Closed brianhuffman closed 6 years ago
This change ended up being rather more pervasive than I had planned. Nearly all uses of String
in llvm-pretty are replaced with ByteString
. This patch also requires (mostly minor) changes in several other packages: llvm-pretty-bc-parser, llvm-verifier, crucible-llvm, and saw-script. I have pushed branches named bytestring
in all of their respective repositories.
The changes in the other packages are probably a good thing overall, because they basically mean that unicode text and identifiers will be handled properly throughout the whole system.

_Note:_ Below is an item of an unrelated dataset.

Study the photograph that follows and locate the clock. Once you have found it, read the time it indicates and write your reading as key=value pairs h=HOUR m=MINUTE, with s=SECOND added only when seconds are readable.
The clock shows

We'll want to do a major version increment next time a release is done, would you mind making that change to the cabal file now, so I don't forget?
I thought it might be worthwhile to consider another alternative before merging. Instead of requiring consumers of LLVM ASTs to do UTF-8 decoding, we could instead have the LLVM bitcode parser do UTF-8 decoding as it builds the AST.
I'm not necessarily trying to argue against using ByteString
; I just want to make sure we make a well-informed, deliberate decision here.
(I also started a discussion on our Galois Mattermost SAW channel; I'll post any conclusions from that here before taking any further actions.)
The version number is at 0.7.3 now, so should it go up to 1.0?
0.8 should be fine.
That's a good point -- we could just do the encoding when rendering out the bitcode. It adds a bit of complexity to the bitcode parser, but it would keep the API for llvm-pretty basically the same.
I now have an alternative pull request for the other option: GaloisInc/llvm-pretty-bc-parser#64. This one is nice because the changes are confined to a single package, and no APIs need to change.
I like the second option a bit more, it confines the formatting to pretty-printing, and restores the original string during parsing from the bitcode. Should we close this PR, or were there changes you needed to integrate with the bitcode parser?
Yes, I think we should close this one. It was a reasonable idea to try, but it ended up being kind of a mess.
LLVM does not know anything about UTF8 or any other text encoding; it treats strings as just lists of bytes, and the LLVM string syntax can encode arbitrary sequences of bytes. For this reason, ByteString is a more honest representation of LLVM strings than type String.
Frontends like clang may perform UTF8 encoding on names when producing LLVM files; consumers of LLVM AST should then perform UTF8 decoding on ByteStrings to produce a final String or Text value.